2. Marketing-Konzept
Der Begriff Marketing-Konzept hat zwei Bedeutungen. Die erste entsteht
aus dem amerikanischen "concept of marketing"(Houston 1986, Kotler
1972), welches ein Paradigma beschreibt. Die zweite Bedeutung, auf die
hier nicht eingangen wird, lässt sich synonym mit "Marketing-Konzeption"
verwenden (Becker 1993).
2.1. Kundenorientierung
Kennzeichen des Marketing-Konzeptes ist die Kundenorientierung. Ausgangspunkt der Überlegungen bildet das Bedürfnis der potenziellen Zielkunden. Das Unternehmen muss Produkte und Dienstleistungen anbieten,
welche diese Bedürfnisse zu einem akzeptablen Preis und in der gewünschten Qualität befriedigen. Peter Drucker hat es so formuliert:
“Wenn wir verstehen wollen, was ein Geschäft darstellt, dann müssen wir
uns fragen, welchen Zweck es erfüllt. Und es gibt nur eine gültige Definition
dessen, was ein Geschäft bezweckt: es schafft Kunden. Es sind die Kunden,
die bestimmen, was ein Geschäft ist . Sie alleine sind bereit für die Güter
und Dienstleistungen zu bezahlen um damit Ressourcen in Vermögen, Dinge
in Güter zu verwandeln. Marketing ist derart grundlegend, dass es mit einer
guten Verkaufsmannschaft nicht getan ist. Marketing ist nicht bloss breiter
als Verkauf, es ist als blosse Aktivität gar nicht zu fassen. Es umfasst das
gesamte Geschäft. Man sieht das Geschäft aus der alles entscheidenden
Perspektive, nämlich aus der Sicht der Kunden.”(Drucker 1954).
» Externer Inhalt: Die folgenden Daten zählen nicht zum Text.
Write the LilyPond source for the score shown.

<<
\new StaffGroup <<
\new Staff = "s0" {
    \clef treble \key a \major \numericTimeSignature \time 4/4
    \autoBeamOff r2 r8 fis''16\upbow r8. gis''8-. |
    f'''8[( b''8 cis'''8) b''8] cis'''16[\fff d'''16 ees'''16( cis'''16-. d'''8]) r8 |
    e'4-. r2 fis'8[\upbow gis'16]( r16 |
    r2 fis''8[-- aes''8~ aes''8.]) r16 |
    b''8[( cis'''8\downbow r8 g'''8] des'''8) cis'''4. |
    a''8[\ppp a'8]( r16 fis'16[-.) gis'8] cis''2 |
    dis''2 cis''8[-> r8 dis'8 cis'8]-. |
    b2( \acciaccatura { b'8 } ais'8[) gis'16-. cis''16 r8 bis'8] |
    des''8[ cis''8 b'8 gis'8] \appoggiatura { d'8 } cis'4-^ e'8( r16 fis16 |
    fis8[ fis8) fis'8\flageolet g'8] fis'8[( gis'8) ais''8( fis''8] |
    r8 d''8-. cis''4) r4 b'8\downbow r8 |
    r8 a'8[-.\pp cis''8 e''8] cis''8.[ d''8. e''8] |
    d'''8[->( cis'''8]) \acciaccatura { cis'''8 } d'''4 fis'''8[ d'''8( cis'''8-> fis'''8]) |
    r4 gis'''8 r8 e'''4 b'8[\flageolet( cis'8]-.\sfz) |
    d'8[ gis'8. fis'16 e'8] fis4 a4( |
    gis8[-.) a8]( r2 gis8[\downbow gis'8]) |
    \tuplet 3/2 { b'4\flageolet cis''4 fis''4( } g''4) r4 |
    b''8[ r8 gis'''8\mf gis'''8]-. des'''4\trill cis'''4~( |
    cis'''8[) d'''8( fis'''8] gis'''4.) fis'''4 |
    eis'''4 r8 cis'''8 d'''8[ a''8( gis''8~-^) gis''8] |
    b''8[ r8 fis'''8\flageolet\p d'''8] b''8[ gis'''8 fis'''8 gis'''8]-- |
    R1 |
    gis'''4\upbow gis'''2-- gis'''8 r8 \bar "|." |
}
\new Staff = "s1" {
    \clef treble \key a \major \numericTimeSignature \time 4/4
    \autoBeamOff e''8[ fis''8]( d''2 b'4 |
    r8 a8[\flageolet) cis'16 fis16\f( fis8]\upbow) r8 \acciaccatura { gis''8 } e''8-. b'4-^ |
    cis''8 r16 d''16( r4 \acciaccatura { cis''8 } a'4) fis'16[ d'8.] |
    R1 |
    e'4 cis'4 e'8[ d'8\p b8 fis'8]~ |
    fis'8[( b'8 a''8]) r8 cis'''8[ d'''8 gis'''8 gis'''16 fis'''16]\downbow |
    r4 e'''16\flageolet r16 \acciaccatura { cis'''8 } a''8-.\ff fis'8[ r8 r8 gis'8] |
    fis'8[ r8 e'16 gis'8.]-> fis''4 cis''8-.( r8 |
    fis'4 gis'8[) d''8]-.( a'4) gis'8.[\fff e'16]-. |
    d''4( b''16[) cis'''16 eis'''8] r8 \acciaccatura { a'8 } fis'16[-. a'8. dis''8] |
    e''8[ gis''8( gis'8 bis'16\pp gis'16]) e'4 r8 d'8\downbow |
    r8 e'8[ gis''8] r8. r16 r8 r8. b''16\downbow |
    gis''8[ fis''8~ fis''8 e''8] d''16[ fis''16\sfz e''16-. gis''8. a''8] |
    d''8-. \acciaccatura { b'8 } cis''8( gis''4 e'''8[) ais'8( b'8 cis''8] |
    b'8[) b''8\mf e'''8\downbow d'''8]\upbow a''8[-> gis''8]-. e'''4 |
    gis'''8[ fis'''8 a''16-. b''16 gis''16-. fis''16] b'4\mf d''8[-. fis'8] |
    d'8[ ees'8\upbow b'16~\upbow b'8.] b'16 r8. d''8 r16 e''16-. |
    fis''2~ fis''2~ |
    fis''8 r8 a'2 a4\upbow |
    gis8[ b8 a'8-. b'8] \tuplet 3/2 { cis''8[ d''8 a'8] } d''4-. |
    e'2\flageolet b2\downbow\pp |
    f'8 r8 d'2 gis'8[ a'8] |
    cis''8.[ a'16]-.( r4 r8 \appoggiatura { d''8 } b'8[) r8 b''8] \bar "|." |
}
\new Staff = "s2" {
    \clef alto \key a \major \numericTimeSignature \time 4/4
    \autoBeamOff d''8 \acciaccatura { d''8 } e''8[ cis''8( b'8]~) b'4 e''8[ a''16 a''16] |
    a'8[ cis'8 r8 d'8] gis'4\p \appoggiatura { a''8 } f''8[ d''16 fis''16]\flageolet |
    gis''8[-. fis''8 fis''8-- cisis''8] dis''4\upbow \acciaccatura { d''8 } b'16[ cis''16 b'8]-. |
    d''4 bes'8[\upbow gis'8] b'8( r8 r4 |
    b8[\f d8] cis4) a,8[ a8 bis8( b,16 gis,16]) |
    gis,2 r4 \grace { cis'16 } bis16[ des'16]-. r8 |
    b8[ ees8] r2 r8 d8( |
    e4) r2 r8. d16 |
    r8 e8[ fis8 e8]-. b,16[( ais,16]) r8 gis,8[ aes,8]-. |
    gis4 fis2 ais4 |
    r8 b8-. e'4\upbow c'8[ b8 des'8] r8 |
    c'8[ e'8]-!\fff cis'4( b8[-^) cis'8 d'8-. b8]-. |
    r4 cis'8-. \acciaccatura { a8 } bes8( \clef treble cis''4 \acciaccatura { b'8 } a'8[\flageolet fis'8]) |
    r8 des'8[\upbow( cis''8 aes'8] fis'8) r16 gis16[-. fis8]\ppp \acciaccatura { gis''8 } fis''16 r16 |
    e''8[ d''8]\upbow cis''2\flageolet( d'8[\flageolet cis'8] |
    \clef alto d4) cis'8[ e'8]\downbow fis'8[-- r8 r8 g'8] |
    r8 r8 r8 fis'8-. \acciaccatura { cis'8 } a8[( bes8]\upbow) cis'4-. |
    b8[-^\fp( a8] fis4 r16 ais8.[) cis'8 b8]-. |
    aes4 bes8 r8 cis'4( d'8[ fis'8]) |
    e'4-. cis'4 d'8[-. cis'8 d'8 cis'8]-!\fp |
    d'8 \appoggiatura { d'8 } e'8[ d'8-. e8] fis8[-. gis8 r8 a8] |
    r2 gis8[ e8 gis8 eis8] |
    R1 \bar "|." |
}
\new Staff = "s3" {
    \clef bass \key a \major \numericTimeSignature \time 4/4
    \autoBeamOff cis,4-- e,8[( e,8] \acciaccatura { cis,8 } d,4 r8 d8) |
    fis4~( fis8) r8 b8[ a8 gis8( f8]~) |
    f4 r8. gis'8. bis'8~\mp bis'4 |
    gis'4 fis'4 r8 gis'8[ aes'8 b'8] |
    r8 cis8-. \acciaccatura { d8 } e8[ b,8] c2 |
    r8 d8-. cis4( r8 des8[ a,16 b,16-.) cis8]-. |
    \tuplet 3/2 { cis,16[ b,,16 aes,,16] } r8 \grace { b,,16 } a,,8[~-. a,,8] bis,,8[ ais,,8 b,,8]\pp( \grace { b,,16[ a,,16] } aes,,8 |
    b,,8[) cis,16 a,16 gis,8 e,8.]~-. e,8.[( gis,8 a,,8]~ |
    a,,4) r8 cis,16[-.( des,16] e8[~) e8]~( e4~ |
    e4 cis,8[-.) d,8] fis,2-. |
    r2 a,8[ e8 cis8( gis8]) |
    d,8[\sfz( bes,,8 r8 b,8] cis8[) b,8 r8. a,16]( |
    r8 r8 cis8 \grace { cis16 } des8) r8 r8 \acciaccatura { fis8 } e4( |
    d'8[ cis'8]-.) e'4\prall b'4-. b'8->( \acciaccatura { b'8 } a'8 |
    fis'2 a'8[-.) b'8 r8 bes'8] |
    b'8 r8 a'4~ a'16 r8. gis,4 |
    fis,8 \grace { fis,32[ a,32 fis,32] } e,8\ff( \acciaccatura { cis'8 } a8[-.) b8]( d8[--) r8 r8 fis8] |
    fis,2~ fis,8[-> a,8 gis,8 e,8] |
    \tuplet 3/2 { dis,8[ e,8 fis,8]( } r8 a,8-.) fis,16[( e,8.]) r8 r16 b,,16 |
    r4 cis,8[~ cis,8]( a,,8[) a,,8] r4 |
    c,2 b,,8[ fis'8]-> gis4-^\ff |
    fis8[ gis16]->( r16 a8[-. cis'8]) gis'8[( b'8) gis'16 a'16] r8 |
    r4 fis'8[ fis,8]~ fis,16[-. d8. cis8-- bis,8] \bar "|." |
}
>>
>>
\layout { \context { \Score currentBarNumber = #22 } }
Übertragen auf Fachhochschulen bedeutet Drucker's Postulat, dass die
Leistungen, welche angeboten werden, nach den Bedürfnissen ausgerichtet
sein sollen. So "selbstverständlich" diese Bedürfnisorientierung klingen mag,
zeigt die Praxis, dass sie häufiger propagiert als tatsächlich gelebt wird.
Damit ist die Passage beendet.